His next project is Exit Marrakech, for which he reunited with Caroline Link for a second time. “Caroline has always been preoccupied with family and relationships and she decided this time to focus on a father-son relationship. There was a feeling that the film shouldn’t be set in Germany or Europe, but more in an exceptional situation, so we went off to Morocco for a two-week trip. We didn’t have any story, just the idea of a father and son on a journey together. This was also a different kind of working because we weren’t adapting an existing book.
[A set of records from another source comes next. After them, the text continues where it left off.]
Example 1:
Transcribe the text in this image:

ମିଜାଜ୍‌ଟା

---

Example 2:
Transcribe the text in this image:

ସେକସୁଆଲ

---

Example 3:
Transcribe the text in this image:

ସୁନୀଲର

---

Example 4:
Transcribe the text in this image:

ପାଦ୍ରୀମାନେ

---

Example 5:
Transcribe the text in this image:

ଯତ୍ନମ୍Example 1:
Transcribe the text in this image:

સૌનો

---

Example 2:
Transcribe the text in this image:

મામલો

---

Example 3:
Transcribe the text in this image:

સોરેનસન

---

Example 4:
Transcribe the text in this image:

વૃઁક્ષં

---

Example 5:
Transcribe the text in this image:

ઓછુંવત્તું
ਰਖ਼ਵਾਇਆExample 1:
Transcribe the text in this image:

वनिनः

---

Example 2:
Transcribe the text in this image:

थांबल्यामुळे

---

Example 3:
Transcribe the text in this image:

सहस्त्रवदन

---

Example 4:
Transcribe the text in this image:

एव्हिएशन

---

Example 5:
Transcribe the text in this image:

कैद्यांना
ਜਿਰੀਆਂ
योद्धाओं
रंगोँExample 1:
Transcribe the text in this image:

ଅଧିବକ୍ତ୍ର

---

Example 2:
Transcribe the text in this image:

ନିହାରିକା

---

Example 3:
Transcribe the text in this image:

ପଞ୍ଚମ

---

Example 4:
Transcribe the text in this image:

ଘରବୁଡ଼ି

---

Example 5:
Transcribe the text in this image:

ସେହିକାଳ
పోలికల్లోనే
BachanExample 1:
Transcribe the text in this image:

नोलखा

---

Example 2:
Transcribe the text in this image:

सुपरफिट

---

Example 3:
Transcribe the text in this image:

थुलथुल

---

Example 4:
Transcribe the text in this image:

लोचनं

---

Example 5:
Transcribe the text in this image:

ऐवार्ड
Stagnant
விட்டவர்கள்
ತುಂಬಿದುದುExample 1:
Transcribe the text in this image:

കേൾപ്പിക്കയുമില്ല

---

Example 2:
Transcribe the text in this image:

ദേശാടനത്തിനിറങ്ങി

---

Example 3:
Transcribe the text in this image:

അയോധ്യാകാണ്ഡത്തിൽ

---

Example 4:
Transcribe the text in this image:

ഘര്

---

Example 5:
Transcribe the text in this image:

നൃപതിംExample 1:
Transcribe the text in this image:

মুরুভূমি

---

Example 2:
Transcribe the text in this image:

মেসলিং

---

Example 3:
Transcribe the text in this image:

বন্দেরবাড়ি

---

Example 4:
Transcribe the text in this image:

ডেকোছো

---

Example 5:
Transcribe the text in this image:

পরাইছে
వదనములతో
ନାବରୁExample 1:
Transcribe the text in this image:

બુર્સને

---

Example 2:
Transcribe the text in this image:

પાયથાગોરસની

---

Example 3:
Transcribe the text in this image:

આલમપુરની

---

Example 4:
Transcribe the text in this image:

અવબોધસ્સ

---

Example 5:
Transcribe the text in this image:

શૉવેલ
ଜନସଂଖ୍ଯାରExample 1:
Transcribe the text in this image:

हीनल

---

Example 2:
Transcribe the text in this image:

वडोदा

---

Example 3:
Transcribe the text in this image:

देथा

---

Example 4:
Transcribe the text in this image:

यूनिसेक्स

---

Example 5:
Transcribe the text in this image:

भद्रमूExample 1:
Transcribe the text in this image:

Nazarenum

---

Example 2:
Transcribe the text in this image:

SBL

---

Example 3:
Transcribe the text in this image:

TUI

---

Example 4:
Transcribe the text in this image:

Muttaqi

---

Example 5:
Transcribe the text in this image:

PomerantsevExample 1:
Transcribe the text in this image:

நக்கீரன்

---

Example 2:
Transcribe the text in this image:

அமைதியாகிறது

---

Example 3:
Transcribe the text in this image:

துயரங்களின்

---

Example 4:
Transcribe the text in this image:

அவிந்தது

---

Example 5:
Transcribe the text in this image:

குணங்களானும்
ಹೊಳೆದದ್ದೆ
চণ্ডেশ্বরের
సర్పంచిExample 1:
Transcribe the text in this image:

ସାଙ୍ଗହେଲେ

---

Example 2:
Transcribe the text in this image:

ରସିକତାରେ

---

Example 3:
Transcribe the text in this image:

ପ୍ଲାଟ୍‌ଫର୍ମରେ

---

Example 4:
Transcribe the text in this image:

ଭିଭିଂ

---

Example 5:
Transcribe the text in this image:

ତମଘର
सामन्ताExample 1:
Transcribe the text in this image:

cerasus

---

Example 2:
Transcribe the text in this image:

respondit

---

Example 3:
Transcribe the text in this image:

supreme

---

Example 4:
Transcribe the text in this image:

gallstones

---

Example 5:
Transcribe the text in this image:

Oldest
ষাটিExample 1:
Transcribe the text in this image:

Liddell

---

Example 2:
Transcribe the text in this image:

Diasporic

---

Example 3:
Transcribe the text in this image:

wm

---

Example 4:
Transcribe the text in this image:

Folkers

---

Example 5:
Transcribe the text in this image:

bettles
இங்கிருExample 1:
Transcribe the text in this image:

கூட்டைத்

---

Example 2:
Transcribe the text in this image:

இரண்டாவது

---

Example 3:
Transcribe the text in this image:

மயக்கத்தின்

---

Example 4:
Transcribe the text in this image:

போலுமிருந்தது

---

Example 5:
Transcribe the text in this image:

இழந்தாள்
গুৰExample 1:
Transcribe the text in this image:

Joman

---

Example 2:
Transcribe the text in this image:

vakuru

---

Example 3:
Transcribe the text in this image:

Instead, we had an original story focusing on a specific idea.”

Exit Marrakech – which stars Samuel Schneider as the son pitted against his theatre director father played by Ulrich Tukur – will be released later in 2013 by Studiocanal in Germany.

Looking ahead, Africa is not likely to feature in Herrmann’s next feature film project which he currently has in development about the life of the dancer and resistance fighter Sylvin Rubinstein. In fact, he had already visited the subject matter when he produced a documentary about Rubinstein entitled Er tanzte das Leben by Marian czura and Kuno Kruse in 2003. Kruse was also the author of a book published in 2000, Dolores & Imperio. Die drei Leben des Sylvin Rubinstein. Rubinstein was an international star in the music halls of the 30s with his twin sister as the flamenco act ’Imperio y Dolores’ until the Nazi occupation in Poland tore them apart. Then, after the war, Sylvin became a flamenco star dressed as Dolores preserving the memory of his sister who perished in the holocaust.